J’en ai vu, du sang, en deux mois de stage infirmier auprès de l’équipe, mais ce soir, c’est différent.

Ce n’est pas qu’un match—c’est une guerre.

« Par la déesse, qu’il aille au diable », grommelle l’entraîneur, mon oncle Barty Murdock, en se passant la main dans les cheveux. Son visage est cramoisi de stress, et il transpire alors qu’il fait plutôt froid autour de nous. « Il va se blesser. Il ne surveille pas son côté gauche ! »

Mon oncle parle du capitaine de l’équipe, le fils de l’Alpha. Son maillot est couvert de sang, son casque est fendu, mais il refuse de s’arrêter pour en changer. Toute l’équipe compte sur lui pour gagner—il est connu pour sortir des tours miraculeux qui font basculer le score. Ryder Drexel est le héros d’Ironclaw.

Je parierais que tous les regards du stade sont braqués sur lui.

« Tu as bien tout ton matos, hein ? » il me demande.

« Bien sûr. »

Soudain, il est plaqué contre la balustrade, et le choc est si violent que la foule pousse un cri de stupeur. Je regarde, sidérée, Ryder s’écraser sur le côté de la tête contre la glace, la peau qui s’ouvre, le sang qui se met à couler partout.

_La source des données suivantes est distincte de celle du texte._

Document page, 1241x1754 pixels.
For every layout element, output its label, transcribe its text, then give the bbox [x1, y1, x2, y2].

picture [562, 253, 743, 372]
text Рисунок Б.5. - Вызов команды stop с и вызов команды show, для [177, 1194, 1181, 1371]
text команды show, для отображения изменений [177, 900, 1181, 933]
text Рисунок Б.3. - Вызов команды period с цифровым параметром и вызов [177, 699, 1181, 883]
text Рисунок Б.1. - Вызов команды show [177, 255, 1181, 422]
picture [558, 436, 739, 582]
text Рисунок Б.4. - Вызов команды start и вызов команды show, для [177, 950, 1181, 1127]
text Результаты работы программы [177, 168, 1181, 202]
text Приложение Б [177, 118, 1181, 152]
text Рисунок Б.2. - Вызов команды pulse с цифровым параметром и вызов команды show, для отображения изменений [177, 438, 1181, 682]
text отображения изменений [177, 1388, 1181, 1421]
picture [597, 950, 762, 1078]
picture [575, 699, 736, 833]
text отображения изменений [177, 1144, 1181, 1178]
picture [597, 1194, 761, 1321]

Avant même que j’aie le temps de réfléchir, je suis déjà debout, la main tendue vers ma trousse.

« Drexel, hors de la glace. Maintenant ! » hurle mon oncle à côté de moi. Il est juste derrière moi, et mes yeux restent fixés sur Ryder. Sa mâchoire est crispée, il a l’air furieux. D’habitude, il obtempère tout en assurant qu’il va bien et qu’il peut continuer—c’est ce qu’il fait depuis le début du match.

C’est comme ça que je comprends que cette blessure est grave.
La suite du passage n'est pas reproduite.